Because of the possibility of legal proceedings, as threats are regularly made, the location of the centre is not divulged  Currently, there is an on-going legal process involving one of the young women in which she will be a witness as well the ‘client’ who reported her being sexually trafficked!  Yes, I was surprised too, but soliciting is not a crime in Kazakhstan though prostitution is!   However, because of the difficulty of actually ‘proving’ trafficking the usual charge is kidnapping thus the need for the victim to be protected.

So, what happens when someone is rescued?  They will stay at the shelter for therapy by trying to come to terms with and work through their trauma by use of both one-to-one and group therapy  They are also encouraged to work out and/or externalize their anger through art (one of the girls seemed a very good draughtsperson) or use of models with the faces of their exploiter(s)  As a rough guide, people stay for about half the time of their period of servitude though this, of  course, varies according to the individual or their circumstances.

What happens when they have to leave the shelter at the end of their therapy?  This also varies according to circumstances, as you might expect!  Those who are non-Kazakh are eventually repatriated (imagine the bureaucracy!) with local contacts for the IOM (e.g. in Bishkek) which they are encouraged to use.  However, this is rather more problematic in Kazakhstan as the family may have been involved with the original trafficking or the victim may not (for reasons I leave you to imagine!)   In this case, (there is currently one young woman in the shelter in this situation), then alternative arrangements are made to assist re-settlement and re-integration into society.

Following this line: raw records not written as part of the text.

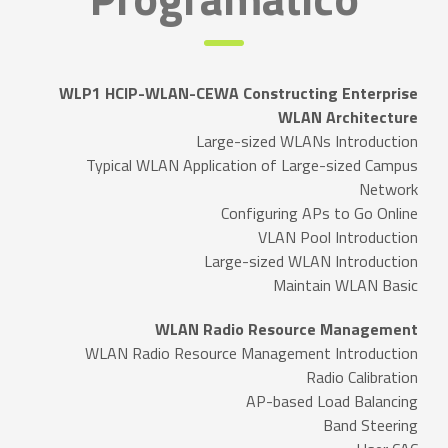
WLP1 HCIP-WLAN-CEWA Constructing Enterprise
WLAN Architecture
Large-sized WLANs Introduction
Typical WLAN Application of Large-sized Campus
Network
Configuring APs to Go Online
VLAN Pool Introduction
Large-sized WLAN Introduction
Maintain WLAN Basic
WLAN Radio Resource Management
WLAN Radio Resource Management Introduction
Radio Calibration
AP-based Load Balancing
Band Steering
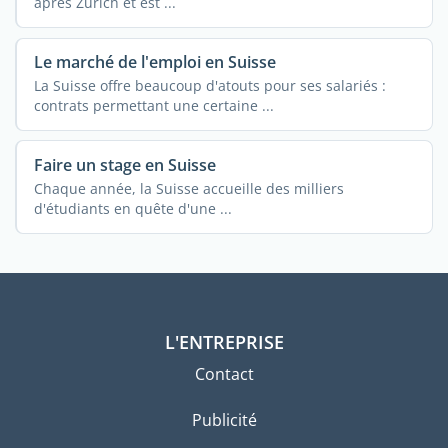
après Zurich et est ...
Le marché de l'emploi en Suisse
La Suisse offre beaucoup d'atouts pour ses salariés :
contrats permettant une certaine ...
Faire un stage en Suisse
Chaque année, la Suisse accueille des milliers
d'étudiants en quête d'une ...
L'ENTREPRISE
Contact
Publicité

So what can we do to help?  Well, continue to donate clothes as their budget does not cover this type of expenditure, and I will be sending another email at the end of the month as you all pack & de-clutter ready for the new season!  Btw what is the ‘in’ colour the autumn season? However, for some of you, that is a problem (you dress in a timeless fashion?). Also, they have requested any art materials: flipchart type paper as well as paints both oil- & water-based  I will get some costing done and contact you again shortly if you would like to donate.”